Your log sheet should contain: time of day, location, the activity you are engaged in, the feeling you are experiencing just before you light up, and your degree of need for the cigarette: 1 (low) to 5 (high). Examples :
7 AM / Bedroom / Just got out of bed / groggy / 5
7:30 AM / sitting at kitchen tale/ drinking coffee and reading the newspaper / tired / 4
8 AM / in car / getting ready to drive to work / anxious about work / 4
Wrap the paper around your cigarette pack to keep the two together. There is one rule in keeping a log: you must write your notes on the log BEFORE you light up to have the degree of need and feeling be accurate.

You may feel angry or resentful about writing down all the information. This is normal. What you learn about yourself and your smoking will be worth your efforts.

At the end of 3 days, the records will show you the number of cigarettes you are smoking daily and the times of day that you smoke the most cigarettes to build up a nicotine level in your body. You will see that a certain events are triggers to smoke: drinking coffee or alcohol, driving your car, being with a friend who smokes, the end of a meal, answering your phone.
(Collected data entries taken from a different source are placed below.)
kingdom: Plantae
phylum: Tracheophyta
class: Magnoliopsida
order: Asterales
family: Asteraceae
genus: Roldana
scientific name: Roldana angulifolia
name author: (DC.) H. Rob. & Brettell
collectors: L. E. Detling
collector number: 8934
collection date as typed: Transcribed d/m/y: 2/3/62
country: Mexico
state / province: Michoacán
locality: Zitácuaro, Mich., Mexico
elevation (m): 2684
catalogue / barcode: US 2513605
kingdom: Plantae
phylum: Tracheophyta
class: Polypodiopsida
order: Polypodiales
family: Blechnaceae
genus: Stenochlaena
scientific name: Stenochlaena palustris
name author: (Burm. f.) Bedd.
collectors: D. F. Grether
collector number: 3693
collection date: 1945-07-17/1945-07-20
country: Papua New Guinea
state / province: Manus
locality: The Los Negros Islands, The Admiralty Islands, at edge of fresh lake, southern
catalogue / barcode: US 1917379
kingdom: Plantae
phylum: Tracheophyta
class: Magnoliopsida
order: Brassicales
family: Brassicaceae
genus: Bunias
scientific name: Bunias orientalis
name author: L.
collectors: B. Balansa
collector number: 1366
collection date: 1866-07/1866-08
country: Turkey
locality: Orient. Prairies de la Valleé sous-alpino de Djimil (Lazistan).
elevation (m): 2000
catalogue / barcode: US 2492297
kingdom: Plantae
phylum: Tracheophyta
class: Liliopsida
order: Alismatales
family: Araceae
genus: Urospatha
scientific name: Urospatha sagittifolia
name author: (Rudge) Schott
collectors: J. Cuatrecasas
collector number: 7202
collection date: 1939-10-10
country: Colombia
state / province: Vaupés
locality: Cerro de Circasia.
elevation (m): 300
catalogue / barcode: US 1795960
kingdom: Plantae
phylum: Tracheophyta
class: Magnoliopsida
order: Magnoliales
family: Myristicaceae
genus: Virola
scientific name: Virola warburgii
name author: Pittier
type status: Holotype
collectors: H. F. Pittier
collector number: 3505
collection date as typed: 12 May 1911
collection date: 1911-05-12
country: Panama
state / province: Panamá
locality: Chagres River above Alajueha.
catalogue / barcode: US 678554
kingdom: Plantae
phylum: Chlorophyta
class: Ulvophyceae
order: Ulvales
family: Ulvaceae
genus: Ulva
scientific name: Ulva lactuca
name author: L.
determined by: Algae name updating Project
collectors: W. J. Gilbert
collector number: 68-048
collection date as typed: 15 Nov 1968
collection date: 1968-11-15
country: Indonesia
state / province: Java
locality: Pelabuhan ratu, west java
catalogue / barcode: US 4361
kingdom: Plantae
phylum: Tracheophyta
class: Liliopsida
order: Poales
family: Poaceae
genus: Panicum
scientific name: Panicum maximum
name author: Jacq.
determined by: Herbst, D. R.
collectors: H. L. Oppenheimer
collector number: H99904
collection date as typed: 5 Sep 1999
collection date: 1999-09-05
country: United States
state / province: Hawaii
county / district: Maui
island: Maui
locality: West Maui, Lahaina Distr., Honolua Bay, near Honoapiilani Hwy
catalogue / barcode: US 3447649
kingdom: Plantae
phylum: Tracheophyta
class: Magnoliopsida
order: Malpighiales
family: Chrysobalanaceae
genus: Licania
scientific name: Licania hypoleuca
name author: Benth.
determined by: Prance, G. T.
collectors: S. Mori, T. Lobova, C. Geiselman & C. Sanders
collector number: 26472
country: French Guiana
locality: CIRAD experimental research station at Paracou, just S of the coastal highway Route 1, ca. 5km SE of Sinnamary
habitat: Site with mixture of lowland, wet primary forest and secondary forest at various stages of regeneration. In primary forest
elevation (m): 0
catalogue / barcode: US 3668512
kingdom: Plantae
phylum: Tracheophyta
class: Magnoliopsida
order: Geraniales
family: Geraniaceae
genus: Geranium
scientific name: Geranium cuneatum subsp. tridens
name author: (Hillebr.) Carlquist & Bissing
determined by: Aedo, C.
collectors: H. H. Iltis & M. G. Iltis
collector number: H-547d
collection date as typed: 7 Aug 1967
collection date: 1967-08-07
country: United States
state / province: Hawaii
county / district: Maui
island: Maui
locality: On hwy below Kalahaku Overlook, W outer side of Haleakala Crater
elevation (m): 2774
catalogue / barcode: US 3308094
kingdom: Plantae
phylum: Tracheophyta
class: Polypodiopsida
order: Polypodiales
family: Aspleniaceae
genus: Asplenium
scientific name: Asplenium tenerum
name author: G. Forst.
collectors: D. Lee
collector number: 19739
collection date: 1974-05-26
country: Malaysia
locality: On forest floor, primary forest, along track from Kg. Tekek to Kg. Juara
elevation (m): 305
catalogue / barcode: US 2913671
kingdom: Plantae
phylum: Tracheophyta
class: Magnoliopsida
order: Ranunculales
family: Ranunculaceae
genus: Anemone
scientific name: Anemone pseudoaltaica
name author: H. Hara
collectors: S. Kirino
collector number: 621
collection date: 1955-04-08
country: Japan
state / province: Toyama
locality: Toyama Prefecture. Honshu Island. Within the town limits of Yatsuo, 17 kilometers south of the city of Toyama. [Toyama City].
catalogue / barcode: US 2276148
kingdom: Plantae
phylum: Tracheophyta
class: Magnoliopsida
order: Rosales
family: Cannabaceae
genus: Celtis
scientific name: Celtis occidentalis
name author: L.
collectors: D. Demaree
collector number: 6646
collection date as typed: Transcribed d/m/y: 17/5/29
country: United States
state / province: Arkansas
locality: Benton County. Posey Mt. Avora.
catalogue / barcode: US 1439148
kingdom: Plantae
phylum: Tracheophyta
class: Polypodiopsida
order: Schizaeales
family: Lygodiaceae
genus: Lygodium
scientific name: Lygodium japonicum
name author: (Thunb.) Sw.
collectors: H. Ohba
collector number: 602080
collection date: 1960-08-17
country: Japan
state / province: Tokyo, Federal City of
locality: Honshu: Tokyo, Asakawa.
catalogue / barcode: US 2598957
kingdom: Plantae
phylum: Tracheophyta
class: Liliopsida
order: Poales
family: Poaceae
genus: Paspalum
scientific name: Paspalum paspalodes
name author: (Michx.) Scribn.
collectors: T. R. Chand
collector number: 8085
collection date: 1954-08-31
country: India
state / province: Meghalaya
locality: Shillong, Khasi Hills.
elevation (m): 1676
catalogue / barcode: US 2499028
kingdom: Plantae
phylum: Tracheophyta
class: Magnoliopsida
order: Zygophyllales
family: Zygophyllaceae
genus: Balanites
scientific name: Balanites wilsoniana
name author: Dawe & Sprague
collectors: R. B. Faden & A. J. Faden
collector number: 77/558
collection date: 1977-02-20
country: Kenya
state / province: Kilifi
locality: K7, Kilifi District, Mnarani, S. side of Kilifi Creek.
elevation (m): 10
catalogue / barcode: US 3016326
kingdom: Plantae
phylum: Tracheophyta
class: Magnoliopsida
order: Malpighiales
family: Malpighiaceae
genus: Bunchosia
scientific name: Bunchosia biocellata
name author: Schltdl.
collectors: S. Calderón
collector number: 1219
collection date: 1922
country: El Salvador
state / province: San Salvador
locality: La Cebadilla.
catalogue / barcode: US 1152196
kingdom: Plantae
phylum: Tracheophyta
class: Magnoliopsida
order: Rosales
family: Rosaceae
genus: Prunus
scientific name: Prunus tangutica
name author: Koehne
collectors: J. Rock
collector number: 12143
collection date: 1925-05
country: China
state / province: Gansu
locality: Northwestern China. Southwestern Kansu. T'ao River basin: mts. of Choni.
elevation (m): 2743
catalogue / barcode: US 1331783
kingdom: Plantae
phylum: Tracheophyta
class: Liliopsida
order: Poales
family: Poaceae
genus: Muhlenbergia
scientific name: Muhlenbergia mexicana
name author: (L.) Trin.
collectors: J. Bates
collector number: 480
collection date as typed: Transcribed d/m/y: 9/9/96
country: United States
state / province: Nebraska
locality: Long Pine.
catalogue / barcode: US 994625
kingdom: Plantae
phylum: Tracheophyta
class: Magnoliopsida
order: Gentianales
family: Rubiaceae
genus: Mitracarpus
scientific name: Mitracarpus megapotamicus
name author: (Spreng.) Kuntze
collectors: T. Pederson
You may realize that negative feelings trigger smoking or that it is difficult to describe your feelings. After a few hours without a cigarette, your degree of need may be ranked 4 because your nicotine level is low and you crave a cigarette. It may take 2 cigarettes to satisfy the craving. You will learn these things and much more – especially if you continue with your log.

If you keep the log for a full week, you begin to ask, ”Do I really need this cigarette? What can I do instead?” At this point, you begin to cut down on your smoking, and begin to discover the power of the log in smoking cessation.